Kaspersky will move a "good part" of its infrastructure out of Russia to Switzerland in a bid to repair the damage caused by its tussle with the US government.
The vendor fell out with the US last year, when all government agencies were ordered to remove Kaspersky software.
The US government had expressed concerns over possible links between Kaspersky and Russian intelligence, which Kaspersky has always denied.
The UK government took a less hardline approach, but still warned that government agencies should not use Kaspersky products if they are processing "secret" data.
Kaspersky has now taken steps to mitigate the damage caused by these events by announcing plans to move a number of "core processes" out of Russia and to Zurich.
These processes include the storing of customer data and software assembly.
CEO Eugene Kaspersky said: "In a rapidly changing industry such as ours we have to adapt to the evolving needs of our clients, stakeholders and partners.

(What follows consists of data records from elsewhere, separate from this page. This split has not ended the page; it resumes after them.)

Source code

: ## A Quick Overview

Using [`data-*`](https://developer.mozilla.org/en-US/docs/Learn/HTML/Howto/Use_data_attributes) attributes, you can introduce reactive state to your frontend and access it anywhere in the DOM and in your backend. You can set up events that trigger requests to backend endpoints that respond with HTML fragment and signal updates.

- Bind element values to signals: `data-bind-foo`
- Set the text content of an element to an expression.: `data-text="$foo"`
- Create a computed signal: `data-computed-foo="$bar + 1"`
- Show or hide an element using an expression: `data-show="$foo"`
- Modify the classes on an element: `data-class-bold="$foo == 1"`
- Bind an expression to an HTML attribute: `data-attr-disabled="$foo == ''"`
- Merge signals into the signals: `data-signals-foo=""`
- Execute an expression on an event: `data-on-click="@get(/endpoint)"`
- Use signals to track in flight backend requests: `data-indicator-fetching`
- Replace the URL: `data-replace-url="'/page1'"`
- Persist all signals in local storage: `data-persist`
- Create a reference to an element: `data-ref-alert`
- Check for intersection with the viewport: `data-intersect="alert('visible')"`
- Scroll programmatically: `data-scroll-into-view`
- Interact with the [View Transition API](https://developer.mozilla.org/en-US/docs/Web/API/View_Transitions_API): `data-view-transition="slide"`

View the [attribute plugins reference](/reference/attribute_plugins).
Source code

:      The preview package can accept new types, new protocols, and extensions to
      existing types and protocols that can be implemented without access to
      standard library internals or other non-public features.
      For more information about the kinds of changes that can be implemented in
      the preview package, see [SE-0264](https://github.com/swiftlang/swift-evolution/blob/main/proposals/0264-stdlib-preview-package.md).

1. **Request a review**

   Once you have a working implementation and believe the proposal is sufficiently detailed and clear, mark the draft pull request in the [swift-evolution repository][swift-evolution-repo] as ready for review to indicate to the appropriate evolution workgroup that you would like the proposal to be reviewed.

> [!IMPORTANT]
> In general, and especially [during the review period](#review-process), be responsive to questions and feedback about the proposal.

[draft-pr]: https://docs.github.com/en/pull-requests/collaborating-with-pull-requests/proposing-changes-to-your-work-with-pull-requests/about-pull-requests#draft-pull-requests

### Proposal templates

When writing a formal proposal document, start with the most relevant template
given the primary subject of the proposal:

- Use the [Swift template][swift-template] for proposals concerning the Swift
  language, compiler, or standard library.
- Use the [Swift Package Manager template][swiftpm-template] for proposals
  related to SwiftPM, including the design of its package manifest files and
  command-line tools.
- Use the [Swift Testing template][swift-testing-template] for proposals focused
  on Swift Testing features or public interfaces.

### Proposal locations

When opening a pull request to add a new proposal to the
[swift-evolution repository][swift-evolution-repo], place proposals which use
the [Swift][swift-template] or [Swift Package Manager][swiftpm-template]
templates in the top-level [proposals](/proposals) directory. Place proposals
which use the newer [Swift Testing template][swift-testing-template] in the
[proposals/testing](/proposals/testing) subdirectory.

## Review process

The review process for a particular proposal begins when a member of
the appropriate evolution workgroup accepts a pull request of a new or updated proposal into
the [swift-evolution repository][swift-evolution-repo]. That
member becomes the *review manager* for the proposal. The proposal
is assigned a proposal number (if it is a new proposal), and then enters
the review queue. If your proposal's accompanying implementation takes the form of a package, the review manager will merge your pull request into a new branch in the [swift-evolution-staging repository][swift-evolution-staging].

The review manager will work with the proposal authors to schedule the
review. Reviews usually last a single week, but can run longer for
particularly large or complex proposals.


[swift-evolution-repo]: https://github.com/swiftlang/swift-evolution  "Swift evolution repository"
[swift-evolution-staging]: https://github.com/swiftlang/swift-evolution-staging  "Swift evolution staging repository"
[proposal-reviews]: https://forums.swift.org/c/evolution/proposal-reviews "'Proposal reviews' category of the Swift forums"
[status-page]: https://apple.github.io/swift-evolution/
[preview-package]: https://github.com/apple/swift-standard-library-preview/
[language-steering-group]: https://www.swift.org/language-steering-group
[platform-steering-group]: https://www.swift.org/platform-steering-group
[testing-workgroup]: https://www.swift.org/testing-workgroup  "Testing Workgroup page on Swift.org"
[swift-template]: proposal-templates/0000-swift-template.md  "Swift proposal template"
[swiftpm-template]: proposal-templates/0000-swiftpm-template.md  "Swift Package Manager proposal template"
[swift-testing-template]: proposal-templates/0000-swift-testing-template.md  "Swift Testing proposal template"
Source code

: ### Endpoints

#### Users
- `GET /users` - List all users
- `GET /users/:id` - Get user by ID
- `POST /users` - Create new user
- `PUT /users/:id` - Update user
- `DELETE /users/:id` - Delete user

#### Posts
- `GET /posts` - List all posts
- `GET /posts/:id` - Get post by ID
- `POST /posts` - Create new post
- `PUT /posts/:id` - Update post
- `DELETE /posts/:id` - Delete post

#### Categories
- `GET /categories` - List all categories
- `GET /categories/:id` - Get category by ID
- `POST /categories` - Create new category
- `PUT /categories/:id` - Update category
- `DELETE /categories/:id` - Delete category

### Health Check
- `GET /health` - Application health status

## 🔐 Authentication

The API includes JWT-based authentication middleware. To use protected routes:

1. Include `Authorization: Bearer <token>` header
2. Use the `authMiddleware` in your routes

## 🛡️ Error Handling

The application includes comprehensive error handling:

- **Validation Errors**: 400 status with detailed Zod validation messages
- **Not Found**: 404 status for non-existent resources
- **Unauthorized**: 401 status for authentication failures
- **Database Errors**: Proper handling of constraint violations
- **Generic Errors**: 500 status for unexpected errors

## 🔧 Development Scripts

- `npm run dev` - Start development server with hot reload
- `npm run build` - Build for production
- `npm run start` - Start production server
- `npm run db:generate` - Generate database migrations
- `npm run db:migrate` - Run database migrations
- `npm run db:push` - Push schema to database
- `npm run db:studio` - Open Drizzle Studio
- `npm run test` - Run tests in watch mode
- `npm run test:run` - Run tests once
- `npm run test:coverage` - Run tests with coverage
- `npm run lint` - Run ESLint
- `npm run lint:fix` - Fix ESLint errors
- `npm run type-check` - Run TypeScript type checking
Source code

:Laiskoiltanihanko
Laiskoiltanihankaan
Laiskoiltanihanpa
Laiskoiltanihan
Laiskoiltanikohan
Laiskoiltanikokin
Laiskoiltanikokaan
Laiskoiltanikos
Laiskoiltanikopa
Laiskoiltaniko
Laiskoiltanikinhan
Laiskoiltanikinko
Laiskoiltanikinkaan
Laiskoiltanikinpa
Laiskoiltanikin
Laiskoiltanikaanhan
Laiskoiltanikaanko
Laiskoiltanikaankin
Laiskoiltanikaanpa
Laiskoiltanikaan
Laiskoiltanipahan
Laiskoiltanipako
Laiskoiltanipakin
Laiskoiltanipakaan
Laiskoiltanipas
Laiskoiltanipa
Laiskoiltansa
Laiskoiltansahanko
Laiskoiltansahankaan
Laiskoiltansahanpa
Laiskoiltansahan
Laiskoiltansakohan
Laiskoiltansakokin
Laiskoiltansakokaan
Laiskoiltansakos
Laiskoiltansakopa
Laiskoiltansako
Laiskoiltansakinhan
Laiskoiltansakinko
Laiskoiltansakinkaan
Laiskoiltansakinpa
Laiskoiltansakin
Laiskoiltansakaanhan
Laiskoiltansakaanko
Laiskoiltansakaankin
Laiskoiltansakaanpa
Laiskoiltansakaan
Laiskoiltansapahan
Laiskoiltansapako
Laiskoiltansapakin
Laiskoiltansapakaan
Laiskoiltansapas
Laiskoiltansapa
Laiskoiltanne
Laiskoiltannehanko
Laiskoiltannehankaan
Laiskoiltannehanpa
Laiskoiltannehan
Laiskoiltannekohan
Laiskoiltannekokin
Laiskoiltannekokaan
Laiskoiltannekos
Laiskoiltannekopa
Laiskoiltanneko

"Transparency is one such need, and that is why we've decided to redesign our infrastructure and move our data processing facilities to Switzerland.
"We believe such action will become a global trend for cybersecurity, and that a policy of trust will catch on across the industry as a key basic requirement."
On its website Kaspersky said it has selected Switzerland because it "has maintained its policy of neutrality for two centuries", and also because of its data protection legislation.
The Switzerland base is part of Kaspersky's Global Transparency Initiative, which will see the vendor open up the source code of its products for third-party analysis and audits.
A third-party organisation will also be "assessing the trustworthiness" of the Zurich facility once it is up and running.
By the end of 2019 the datacentre will hold all of the information of Kaspersky's customers from Europe, North America, Singapore, Australia, Japan and South Korea. The data of customers from other countries will be moved there over time.